- Data for review
━━━━━━
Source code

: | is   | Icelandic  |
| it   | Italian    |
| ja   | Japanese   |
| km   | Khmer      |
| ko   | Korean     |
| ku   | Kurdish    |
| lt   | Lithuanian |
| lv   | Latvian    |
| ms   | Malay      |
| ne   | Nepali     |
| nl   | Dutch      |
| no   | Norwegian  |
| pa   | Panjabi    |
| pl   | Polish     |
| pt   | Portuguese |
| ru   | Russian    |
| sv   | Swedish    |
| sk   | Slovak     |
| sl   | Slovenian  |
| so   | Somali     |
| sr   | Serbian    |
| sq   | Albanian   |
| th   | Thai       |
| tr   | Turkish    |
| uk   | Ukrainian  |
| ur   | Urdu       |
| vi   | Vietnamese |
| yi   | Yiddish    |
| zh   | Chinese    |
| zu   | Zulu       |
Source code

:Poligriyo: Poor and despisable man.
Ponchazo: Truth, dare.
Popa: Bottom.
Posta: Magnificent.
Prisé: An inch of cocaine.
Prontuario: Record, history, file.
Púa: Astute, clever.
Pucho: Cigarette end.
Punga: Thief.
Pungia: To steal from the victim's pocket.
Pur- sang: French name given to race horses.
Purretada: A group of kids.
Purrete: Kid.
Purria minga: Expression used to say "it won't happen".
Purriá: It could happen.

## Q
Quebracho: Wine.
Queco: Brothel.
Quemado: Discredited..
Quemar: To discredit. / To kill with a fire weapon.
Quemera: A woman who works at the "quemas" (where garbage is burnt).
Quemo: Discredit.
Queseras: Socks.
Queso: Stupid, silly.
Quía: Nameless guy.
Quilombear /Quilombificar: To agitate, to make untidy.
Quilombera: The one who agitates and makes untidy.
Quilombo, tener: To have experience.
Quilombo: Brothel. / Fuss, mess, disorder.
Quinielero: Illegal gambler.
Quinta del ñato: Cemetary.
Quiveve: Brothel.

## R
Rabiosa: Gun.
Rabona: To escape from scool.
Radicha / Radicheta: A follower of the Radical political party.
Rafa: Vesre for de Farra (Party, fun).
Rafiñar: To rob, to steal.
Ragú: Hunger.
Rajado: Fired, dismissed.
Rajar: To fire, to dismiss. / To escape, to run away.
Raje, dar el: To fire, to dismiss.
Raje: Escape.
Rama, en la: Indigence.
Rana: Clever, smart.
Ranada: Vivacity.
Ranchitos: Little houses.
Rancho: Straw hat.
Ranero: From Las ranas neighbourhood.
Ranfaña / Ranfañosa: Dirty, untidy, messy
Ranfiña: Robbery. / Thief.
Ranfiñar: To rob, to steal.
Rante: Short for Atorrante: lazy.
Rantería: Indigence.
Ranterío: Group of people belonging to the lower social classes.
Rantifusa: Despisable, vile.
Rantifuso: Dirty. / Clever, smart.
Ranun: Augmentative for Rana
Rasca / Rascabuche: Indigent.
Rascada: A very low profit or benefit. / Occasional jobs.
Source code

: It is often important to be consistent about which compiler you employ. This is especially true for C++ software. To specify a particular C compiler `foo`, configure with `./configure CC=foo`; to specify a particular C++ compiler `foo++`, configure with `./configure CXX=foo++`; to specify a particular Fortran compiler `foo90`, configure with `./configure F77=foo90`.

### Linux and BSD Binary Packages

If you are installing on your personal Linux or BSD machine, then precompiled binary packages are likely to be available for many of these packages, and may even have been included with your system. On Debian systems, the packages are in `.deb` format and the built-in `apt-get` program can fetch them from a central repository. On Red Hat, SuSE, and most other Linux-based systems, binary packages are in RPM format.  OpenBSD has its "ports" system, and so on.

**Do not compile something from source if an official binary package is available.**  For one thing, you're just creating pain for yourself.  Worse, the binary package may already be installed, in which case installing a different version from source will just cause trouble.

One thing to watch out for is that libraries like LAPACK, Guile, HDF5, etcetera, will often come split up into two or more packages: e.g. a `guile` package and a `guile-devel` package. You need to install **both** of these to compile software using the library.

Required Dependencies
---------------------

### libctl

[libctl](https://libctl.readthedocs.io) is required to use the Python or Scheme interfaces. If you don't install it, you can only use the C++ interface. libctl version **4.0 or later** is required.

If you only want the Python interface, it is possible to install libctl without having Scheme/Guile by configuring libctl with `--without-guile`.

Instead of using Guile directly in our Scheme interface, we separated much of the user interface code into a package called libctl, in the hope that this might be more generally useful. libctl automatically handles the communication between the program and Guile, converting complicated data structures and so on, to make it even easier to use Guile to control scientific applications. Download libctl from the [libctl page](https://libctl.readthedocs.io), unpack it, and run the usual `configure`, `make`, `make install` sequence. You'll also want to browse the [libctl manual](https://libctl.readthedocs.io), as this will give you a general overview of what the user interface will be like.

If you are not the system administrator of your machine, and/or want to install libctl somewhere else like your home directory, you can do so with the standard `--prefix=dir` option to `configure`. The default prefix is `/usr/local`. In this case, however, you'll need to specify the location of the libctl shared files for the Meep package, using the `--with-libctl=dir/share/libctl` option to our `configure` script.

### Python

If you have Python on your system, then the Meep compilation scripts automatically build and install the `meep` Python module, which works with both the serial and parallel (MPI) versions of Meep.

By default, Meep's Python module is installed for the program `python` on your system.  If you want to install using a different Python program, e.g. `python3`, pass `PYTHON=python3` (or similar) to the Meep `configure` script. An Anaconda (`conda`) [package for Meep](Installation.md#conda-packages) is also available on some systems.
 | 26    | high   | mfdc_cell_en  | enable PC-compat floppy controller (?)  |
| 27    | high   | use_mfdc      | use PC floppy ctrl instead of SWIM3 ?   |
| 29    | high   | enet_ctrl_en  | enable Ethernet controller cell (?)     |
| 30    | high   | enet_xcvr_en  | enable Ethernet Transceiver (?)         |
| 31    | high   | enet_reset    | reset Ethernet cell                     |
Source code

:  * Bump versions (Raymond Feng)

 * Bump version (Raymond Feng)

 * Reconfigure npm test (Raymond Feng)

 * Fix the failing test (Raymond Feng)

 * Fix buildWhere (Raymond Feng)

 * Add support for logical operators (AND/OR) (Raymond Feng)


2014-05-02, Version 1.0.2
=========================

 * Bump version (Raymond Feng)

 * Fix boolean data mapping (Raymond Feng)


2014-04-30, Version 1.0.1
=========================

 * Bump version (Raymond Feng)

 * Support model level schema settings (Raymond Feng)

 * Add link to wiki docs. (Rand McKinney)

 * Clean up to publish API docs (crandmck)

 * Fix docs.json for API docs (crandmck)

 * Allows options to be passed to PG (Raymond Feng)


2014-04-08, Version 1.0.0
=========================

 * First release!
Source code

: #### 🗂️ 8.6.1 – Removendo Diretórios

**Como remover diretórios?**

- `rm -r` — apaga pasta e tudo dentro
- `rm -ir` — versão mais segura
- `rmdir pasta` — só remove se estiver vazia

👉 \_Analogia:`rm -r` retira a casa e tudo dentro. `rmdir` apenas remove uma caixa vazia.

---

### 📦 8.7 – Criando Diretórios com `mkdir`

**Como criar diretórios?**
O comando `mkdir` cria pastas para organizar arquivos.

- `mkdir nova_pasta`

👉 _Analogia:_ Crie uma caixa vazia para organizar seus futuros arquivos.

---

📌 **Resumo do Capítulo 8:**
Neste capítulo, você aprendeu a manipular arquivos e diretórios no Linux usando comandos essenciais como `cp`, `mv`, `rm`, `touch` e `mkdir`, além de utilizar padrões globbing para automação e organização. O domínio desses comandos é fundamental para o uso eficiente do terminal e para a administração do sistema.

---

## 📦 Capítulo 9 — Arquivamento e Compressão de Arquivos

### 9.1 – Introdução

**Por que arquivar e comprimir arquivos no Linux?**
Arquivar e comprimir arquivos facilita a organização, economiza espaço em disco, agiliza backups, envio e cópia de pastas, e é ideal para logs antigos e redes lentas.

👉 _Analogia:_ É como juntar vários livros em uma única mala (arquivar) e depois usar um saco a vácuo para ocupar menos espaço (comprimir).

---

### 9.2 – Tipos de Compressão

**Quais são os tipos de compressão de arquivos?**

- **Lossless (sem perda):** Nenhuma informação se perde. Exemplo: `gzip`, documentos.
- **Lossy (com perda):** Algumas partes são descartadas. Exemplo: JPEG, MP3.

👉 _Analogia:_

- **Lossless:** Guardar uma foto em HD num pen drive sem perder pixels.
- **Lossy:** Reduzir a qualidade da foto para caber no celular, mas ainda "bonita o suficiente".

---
━━━━━━
- Work item
Convert the lines from the start of the items through the line containing "Quiveve: Brothel.", inclusive, into a numbered list, leaving out any blank lines.

- Written solution
1. Source code
2. : | is   | Icelandic  |
3. | it   | Italian    |
4. | ja   | Japanese   |
5. | km   | Khmer      |
6. | ko   | Korean     |
7. | ku   | Kurdish    |
8. | lt   | Lithuanian |
9. | lv   | Latvian    |
10. | ms   | Malay      |
11. | ne   | Nepali     |
12. | nl   | Dutch      |
13. | no   | Norwegian  |
14. | pa   | Panjabi    |
15. | pl   | Polish     |
16. | pt   | Portuguese |
17. | ru   | Russian    |
18. | sv   | Swedish    |
19. | sk   | Slovak     |
20. | sl   | Slovenian  |
21. | so   | Somali     |
22. | sr   | Serbian    |
23. | sq   | Albanian   |
24. | th   | Thai       |
25. | tr   | Turkish    |
26. | uk   | Ukrainian  |
27. | ur   | Urdu       |
28. | vi   | Vietnamese |
29. | yi   | Yiddish    |
30. | zh   | Chinese    |
31. | zu   | Zulu       |
32. Source code
33. :Poligriyo: Poor and despisable man.
34. Ponchazo: Truth, dare.
35. Popa: Bottom.
36. Posta: Magnificent.
37. Prisé: An inch of cocaine.
38. Prontuario: Record, history, file.
39. Púa: Astute, clever.
40. Pucho: Cigarette end.
41. Punga: Thief.
42. Pungia: To steal from the victim's pocket.
43. Pur- sang: French name given to race horses.
44. Purretada: A group of kids.
45. Purrete: Kid.
46. Purria minga: Expression used to say "it won't happen".
47. Purriá: It could happen.
48. ## Q
49. Quebracho: Wine.
50. Queco: Brothel.
51. Quemado: Discredited..
52. Quemar: To discredit. / To kill with a fire weapon.
53. Quemera: A woman who works at the "quemas" (where garbage is burnt).
54. Quemo: Discredit.
55. Queseras: Socks.
56. Queso: Stupid, silly.
57. Quía: Nameless guy.
58. Quilombear /Quilombificar: To agitate, to make untidy.
59. Quilombera: The one who agitates and makes untidy.
60. Quilombo, tener: To have experience.
61. Quilombo: Brothel. / Fuss, mess, disorder.
62. Quinielero: Illegal gambler.
63. Quinta del ñato: Cemetary.
64. Quiveve: Brothel.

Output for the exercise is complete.